YOUR INSTRUCTIONS
Can you reproduce the lines between the one containing "adidas TECHFIT Compression 3/4" and the one containing "you can trust.", inclusive, swapping "Builder" for "Developer" and leaving the pictures out?
________________________________________
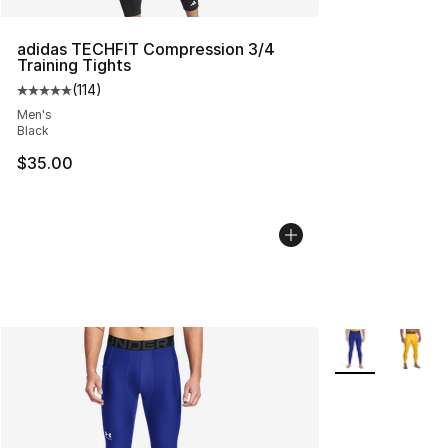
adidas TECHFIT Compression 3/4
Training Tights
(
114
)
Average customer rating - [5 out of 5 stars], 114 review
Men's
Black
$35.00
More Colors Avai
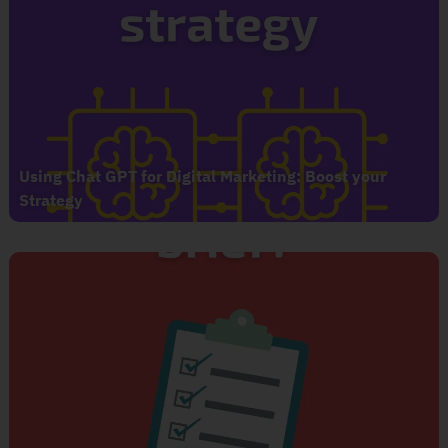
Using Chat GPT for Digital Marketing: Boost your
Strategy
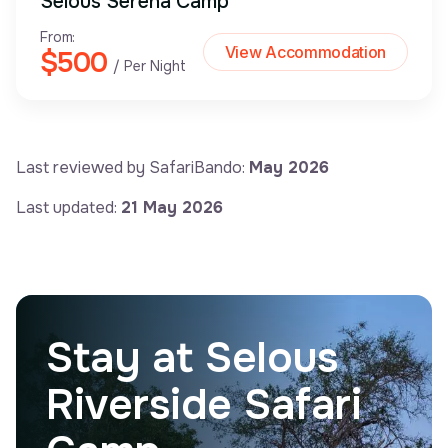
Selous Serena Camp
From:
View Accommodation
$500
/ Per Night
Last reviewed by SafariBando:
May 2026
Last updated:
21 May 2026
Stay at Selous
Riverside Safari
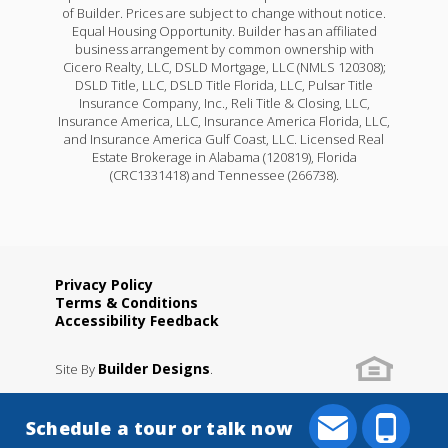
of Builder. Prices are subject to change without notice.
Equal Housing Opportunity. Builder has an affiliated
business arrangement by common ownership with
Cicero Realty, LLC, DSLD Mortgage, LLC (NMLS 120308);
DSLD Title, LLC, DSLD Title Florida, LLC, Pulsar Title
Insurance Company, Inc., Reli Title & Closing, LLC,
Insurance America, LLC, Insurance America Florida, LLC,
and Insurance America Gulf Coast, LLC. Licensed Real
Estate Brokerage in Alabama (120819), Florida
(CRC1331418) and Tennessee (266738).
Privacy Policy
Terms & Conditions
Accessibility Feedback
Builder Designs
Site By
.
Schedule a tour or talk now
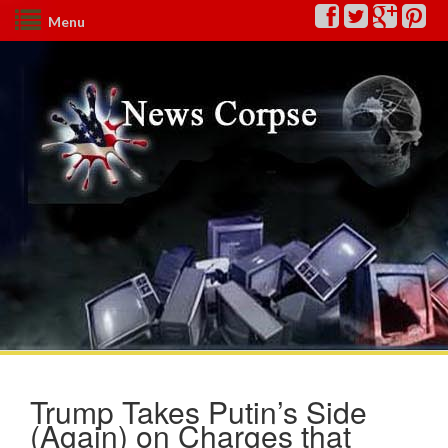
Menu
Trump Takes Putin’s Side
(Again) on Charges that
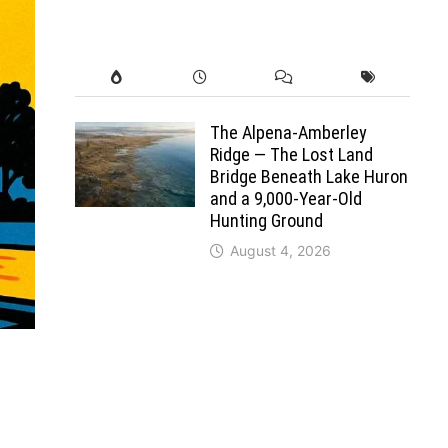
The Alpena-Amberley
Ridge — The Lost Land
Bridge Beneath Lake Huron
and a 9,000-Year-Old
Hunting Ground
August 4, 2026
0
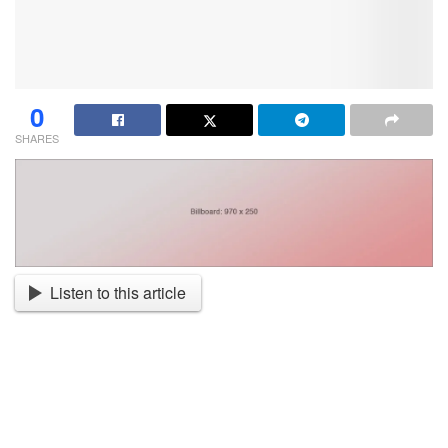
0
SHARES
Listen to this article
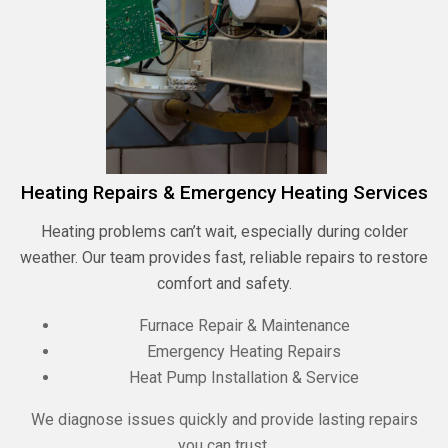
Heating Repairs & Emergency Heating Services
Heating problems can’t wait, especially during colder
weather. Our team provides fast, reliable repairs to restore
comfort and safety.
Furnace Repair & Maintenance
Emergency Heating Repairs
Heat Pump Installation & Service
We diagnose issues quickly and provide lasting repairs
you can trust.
________________________________________
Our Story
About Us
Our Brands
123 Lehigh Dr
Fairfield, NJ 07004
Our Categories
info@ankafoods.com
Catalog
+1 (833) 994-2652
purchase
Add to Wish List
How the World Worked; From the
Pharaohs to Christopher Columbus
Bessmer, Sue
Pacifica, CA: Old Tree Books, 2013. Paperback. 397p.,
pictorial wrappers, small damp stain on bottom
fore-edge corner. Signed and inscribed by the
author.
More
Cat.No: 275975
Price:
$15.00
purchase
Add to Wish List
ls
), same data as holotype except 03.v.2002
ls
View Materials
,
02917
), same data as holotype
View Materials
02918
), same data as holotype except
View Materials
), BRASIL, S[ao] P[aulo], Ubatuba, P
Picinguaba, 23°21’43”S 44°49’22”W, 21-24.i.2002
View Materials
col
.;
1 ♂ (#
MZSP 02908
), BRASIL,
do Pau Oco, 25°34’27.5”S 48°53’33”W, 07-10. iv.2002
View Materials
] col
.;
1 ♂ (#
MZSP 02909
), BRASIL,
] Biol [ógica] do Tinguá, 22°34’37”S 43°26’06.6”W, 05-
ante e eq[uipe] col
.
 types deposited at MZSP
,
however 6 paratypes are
________________________________________
SOLUTION TO THE EXERCISE
adidas TECHFIT Compression 3/4
Training Tights
(
114
)
Average customer rating - [5 out of 5 stars], 114 review
Men's
Black
$35.00
More Colors Avai
Using Chat GPT for Digital Marketing: Boost your
Strategy
Selous Serena Camp
From:
View Accommodation
$500
/ Per Night
Last reviewed by SafariBando:
May 2026
Last updated:
21 May 2026
Stay at Selous
Riverside Safari
of Developer. Prices are subject to change without notice.
Equal Housing Opportunity. Developer has an affiliated
business arrangement by common ownership with
Cicero Realty, LLC, DSLD Mortgage, LLC (NMLS 120308);
DSLD Title, LLC, DSLD Title Florida, LLC, Pulsar Title
Insurance Company, Inc., Reli Title & Closing, LLC,
Insurance America, LLC, Insurance America Florida, LLC,
and Insurance America Gulf Coast, LLC. Licensed Real
Estate Brokerage in Alabama (120819), Florida
(CRC1331418) and Tennessee (266738).
Privacy Policy
Terms & Conditions
Accessibility Feedback
Developer Designs
Site By
.
Schedule a tour or talk now
Menu
Trump Takes Putin’s Side
(Again) on Charges that
The Alpena-Amberley
Ridge — The Lost Land
Bridge Beneath Lake Huron
and a 9,000-Year-Old
Hunting Ground
August 4, 2026
0
0
SHARES
Listen to this article
Heating Repairs & Emergency Heating Services
Heating problems can’t wait, especially during colder
weather. Our team provides fast, reliable repairs to restore
comfort and safety.
Furnace Repair & Maintenance
Emergency Heating Repairs
Heat Pump Installation & Service
We diagnose issues quickly and provide lasting repairs
you can trust.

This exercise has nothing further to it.